At the village, custom requires that we hold a krutu, a sort of formal palaver, with the granman--grand man, the paramount chief--and his council, before we wander about. We gather in his hut with the village leaders. He is a compact man, with a slightly sad expression--sort of a solemn Redd Foxx--and a tuft of white beard clinging to his chin. During the krutu, one never addresses him directly, nor does he speak directly to others. All questions and responses go through the bassias, high-ranking assistants who serve as intermediaries, a custom that prolongs the meetings but also gives them a formality that suggests authentic goodwill.

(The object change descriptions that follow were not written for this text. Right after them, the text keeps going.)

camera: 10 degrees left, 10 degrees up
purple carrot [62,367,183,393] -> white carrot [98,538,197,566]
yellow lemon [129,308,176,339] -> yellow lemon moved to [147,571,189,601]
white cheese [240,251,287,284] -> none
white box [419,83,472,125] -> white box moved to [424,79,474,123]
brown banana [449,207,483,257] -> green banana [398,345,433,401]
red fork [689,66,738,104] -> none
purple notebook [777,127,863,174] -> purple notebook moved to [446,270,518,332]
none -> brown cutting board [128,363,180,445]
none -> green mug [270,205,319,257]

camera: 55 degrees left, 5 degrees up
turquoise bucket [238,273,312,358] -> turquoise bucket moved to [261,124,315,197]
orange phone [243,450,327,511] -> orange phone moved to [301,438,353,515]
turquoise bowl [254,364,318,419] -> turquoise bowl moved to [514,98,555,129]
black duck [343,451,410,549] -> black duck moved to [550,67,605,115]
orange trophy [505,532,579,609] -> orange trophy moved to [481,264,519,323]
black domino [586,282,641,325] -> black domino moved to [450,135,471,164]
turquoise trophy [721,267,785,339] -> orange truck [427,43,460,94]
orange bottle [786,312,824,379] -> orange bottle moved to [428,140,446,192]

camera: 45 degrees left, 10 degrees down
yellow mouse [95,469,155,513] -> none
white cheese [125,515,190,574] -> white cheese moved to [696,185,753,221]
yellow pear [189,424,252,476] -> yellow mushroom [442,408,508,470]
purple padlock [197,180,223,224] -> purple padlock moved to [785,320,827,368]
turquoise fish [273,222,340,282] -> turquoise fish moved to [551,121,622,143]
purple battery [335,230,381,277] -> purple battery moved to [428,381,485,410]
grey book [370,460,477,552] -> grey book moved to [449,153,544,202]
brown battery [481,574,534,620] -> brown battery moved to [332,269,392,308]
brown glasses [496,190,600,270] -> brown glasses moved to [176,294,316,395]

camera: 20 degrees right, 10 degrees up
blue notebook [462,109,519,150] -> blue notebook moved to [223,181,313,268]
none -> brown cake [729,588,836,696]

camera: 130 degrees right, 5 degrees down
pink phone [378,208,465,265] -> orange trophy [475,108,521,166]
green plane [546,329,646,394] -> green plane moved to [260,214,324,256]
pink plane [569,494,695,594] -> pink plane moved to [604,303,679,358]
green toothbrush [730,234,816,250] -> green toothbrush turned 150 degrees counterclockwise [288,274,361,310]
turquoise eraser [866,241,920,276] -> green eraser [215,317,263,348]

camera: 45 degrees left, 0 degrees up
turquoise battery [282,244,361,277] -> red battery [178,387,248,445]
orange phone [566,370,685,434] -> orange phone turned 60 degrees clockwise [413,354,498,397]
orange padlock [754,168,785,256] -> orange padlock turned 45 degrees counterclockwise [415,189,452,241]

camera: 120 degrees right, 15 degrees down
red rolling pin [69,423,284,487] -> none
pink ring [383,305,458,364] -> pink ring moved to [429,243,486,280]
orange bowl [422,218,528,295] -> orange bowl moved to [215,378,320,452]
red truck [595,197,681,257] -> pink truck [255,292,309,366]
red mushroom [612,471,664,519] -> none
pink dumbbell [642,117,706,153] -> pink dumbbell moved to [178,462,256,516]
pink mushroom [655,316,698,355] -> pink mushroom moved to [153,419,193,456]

Mittermeier is introduced, and he asks if I may put a question to the granman. I ask what the forest means spiritually to the Maroons. The granman passes my question to a captain, who says that it goes to "the heart of our society." Their whole existence, he says, is a result of the integration of the physical and the spiritual. Then he offers me a parable. If you go into the woods, he says, and you look for a new plot to farm, you have to put a marker down; otherwise you won't be able to find the plot when you return. He asks me, "What will be your mark, to ensure your return?" by which he clearly means, "Are you here for a moment or for the long haul?" It is the question no journalist wants to hear. I see that I am out of my league.
We go walking about the village, which looks like Africa in South America. What strikes one is how at ease the people are with themselves and their environment. They have a way of standing that seems to put no stress anywhere on their bodies, as if they have arranged all their parts to hang in perfect balance, like a mobile. Doing laundry or picking things up off the ground, the women bend not at the knees but at the waist, and with a fluidity that suggests there is no better way to bend. They do a musical performance, a seketi, in which they clap rapidly and make instruments of their hands. Their comfort is mirrored in their faces; their eyes are keen and uneager, yet charged with authority.
The women run the place. A mother in her early 30s with bright gold earrings and bright gold teeth talks teasingly with Mittermeier. He asks to take her photograph. She poses, sitting on the steps of her hut. As Mittermeier raises his camera, she gets a saucy look in her eyes, drops her colorful blouse, which was tied at her neck, and shows herself in full, confident power. Everyone laughs, but everyone also gets the picture.
We walk the hot, sun-splashed pathways of the village, past the wooden huts with ornate carved doors--they look like Swiss chalets--and a shrine, a flakapau, which displays blue wooden figures, the size of large chess pawns, that represent ancestors. A medicine man sits in his doorway; he cannot rise to greet us because his right leg is greatly swollen from a snakebite. He has treated his wound successfully. Some children follow us as we go, but most are too self-possessed to become groupies. When approached, they respond to questions politely, but mainly they seem to be studying us.
I watch Mittermeier watching everything. He is wholly comfortable here, and one sees why. There is nothing to be uncomfortable about in the villages, or in the surrounding forest, except some physical inconveniences. One calls this the wilderness, but it hardly seems wild to its residents. Pilgrims to America used to fear places like this; now people fear what has replaced them. I ask Mittermeier how all this affects him personally, apart from his sense of mission.
He tells me, "When you're alone in the forest, you're aware that life is everywhere around you. I feel a part of it. At the same time, I realize that I am just one more form of life in a very complex system. This is as close to a religious experience as I get--which is why, when I see a rain forest being bulldozed to make a few dollars for a logging company, I feel like I'm watching Notre Dame or the Louvre being hit with a wrecking ball. It's strange, but wherever I am in the forest, I feel that I'm home."
When he climbed to the top of the Voltzberg the other day, I, lacking the energy and the equilibrium, did not follow. Instead I sat at the base of the rock and stared into the soft and hazy thicket of the forest. I could not get the panoramic view, but I was able to take in the interior sounds and the overarching silence by which they and I were subsumed. Something momentous was about to happen, or had already happened, 10 million years ago. I could hear the air. Everything became important--the flesh of the leaves, the braided vines, a macaw overhead, the smallest insect. A bug the size of a piece of dust crawled across my hand as I wrote about it crawling across my hand.
After an hour or so, Mittermeier returned from what must have been his hundredth climb up the Voltzberg to gaze at the rain forest. "How was it?" I asked him. "Incredible," he said.